Avant l’alerte de la défenseure des droits, le rapport remis en février dernier par le philosophe et éthicien Fabrice Gzil insistait sur l’importance d’offrir un libre choix aux résidents d’Ehpad. On ne prend pas le temps de leur demander ce qu’ils veulent. Eux n’ont pas les réseaux sociaux pour s’exprimer, mais ce qu’ils nous disent quand on les écoute, c’est : « Aidez-vous, venez nous sauver ! » Ils ne meurent plus de Covid aujourd’hui, mais de chagrin ou de glissement.
Le retour des familles n’irait pas seulement dans leur intérêt, il soulagerait aussi le personnel. Les proches font souvent un peu de ménage dans la chambre de leur parent, ils participent à certains soins. En cela, ils sont une aide précieuse pour les infirmières et aides-soignantes, en sous-effectif chronique.
«Assouplir les restrictions, mais rester prudent »
Bertrand Decoux, directeur général de l’association Monsieur Vincent, qui regroupe 23 résidences d’accueil pour personnes âgées.
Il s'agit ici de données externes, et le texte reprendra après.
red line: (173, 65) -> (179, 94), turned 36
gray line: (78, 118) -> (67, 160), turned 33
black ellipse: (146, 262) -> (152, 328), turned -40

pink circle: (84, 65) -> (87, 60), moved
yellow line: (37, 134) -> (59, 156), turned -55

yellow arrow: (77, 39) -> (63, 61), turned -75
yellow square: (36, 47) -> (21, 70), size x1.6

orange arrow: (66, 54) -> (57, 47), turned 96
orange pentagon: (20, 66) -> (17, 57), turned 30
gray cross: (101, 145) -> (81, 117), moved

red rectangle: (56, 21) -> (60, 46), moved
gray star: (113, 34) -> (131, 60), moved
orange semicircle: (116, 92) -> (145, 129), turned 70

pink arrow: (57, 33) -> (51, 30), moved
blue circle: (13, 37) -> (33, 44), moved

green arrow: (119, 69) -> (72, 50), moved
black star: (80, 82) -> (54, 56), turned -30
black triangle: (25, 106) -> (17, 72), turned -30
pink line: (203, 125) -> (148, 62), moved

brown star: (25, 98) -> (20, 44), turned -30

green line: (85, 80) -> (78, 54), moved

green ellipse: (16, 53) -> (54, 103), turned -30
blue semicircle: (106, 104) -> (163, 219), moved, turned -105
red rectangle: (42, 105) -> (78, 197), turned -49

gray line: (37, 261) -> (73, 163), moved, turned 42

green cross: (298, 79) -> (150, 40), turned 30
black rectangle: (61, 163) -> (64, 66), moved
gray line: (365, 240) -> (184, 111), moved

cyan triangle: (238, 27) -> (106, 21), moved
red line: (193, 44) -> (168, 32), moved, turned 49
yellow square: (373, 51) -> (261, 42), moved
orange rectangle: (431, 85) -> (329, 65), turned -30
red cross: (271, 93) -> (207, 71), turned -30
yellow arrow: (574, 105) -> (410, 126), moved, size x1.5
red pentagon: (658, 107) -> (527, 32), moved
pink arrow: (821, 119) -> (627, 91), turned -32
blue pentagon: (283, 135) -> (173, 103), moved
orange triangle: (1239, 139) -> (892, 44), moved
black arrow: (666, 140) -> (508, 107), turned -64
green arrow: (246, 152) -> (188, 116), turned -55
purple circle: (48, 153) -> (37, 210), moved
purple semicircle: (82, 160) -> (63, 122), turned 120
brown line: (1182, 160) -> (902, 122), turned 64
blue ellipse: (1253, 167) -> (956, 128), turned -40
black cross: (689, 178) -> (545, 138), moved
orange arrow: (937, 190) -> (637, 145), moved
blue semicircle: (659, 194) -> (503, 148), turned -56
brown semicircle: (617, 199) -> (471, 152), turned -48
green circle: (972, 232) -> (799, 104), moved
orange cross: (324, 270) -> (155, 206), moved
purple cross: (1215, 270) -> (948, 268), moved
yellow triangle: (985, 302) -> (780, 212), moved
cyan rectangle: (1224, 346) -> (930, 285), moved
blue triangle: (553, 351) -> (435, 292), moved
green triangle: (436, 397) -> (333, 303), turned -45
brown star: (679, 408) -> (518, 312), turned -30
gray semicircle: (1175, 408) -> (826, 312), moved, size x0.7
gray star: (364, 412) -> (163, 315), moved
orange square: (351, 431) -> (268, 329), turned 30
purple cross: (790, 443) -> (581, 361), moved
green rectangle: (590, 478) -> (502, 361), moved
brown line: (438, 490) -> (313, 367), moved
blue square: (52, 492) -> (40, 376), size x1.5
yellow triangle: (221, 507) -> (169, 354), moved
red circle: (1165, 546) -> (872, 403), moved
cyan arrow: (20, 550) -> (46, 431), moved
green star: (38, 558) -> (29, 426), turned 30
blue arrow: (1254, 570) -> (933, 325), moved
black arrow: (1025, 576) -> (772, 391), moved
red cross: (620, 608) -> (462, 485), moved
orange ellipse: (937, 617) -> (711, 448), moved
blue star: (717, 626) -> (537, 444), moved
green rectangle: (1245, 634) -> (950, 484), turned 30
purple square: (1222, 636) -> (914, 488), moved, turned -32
Chez Monsieur Vincent, pour redonner de la liberté à nos résidents, nous nous sommes concentrés sur la vaccination la plus large possible. Nous avons atteint un taux vaccinal très élevé (98 %). Mais malgré cette vaccination, la situation reste délicate dans de nombreux établissements, que ce soit dans nos résidences ou dans d’autres Ehpad de France.
Chaque direction doit s’adapter à un contexte pandémique local (le virus circule-t-il beaucoup dans le département ?), à la couverture vaccinale de l’établissement, résidents et personnels compris (nous atteignons en moyenne 70 % de vaccination parmi nos agents et soignants), à son architecture, son ergonomie (peut-on respecter la distanciation physique, aérer facilement les pièces ?), à son vécu (a-t-elle connu un épisode récent de contamination ?) Par conséquent, les situations peuvent varier d’un lieu à un autre.
Un vaccin qui n’empêche pas la circulation du virus
L’allègement des restrictions doit se faire, mais en restant accompagné de prudence. Les sorties, les visites des familles, les repas collectifs dans la salle de restaurant ont été rétablis… Mais nous restons très stricts sur les gestes barrière. Assouplissement ne veut pas dire relâchement.
Nous demandons la vigilance, car si le vaccin empêche les formes graves, plus contagieuses, il n’empêche pas que le virus circule et puisse éventuellement pénétrer dans nos établissements. Le risque, alors, serait d’avoir un foyer de contamination et là, il faudrait tout refermer. Comment trouver le juste milieu ? C’est compliqué. Il y a quelques semaines, l’agence régionale de santé nous a demandé de boucler l’un de nos établissements. Nous avons hésité et finalement, nous ne l’avons pas fait. Au nom de l’équilibre de nos résidents, pour éviter les syndromes de glissement.
Une solution de facilité
Mais pour certains directeurs, il est sûr que maintenir les restrictions peut aussi apparaître comme une solution de facilité. À tout boucler, vous prenez moins de risques. Que son Ehpad ait été, lors des précédentes vagues, très éprouvé ou au contraire, préservé, le traumatisme du printemps 2020 a laissé des traces chez tout le monde. Personne ne souhaite revivre cela.
Il convient aussi de rappeler que les directions des Ehpad sont responsables, pénalement, de ce qui se passe entre leurs murs. En cas de décès liés au Covid, elles sont susceptibles d’être poursuivies pour « mise en danger de la vie d’autrui ». L’équilibre entre sécurité et éthique de solidarité n’est donc toujours pas facile à atteindre. J’estime que chez Monsieur Vincent, nous avons encore deux trois résidences un peu trop fermées. Mais quelles que soient les décisions prises, il faut les communiquer et les expliquer clairement aux familles.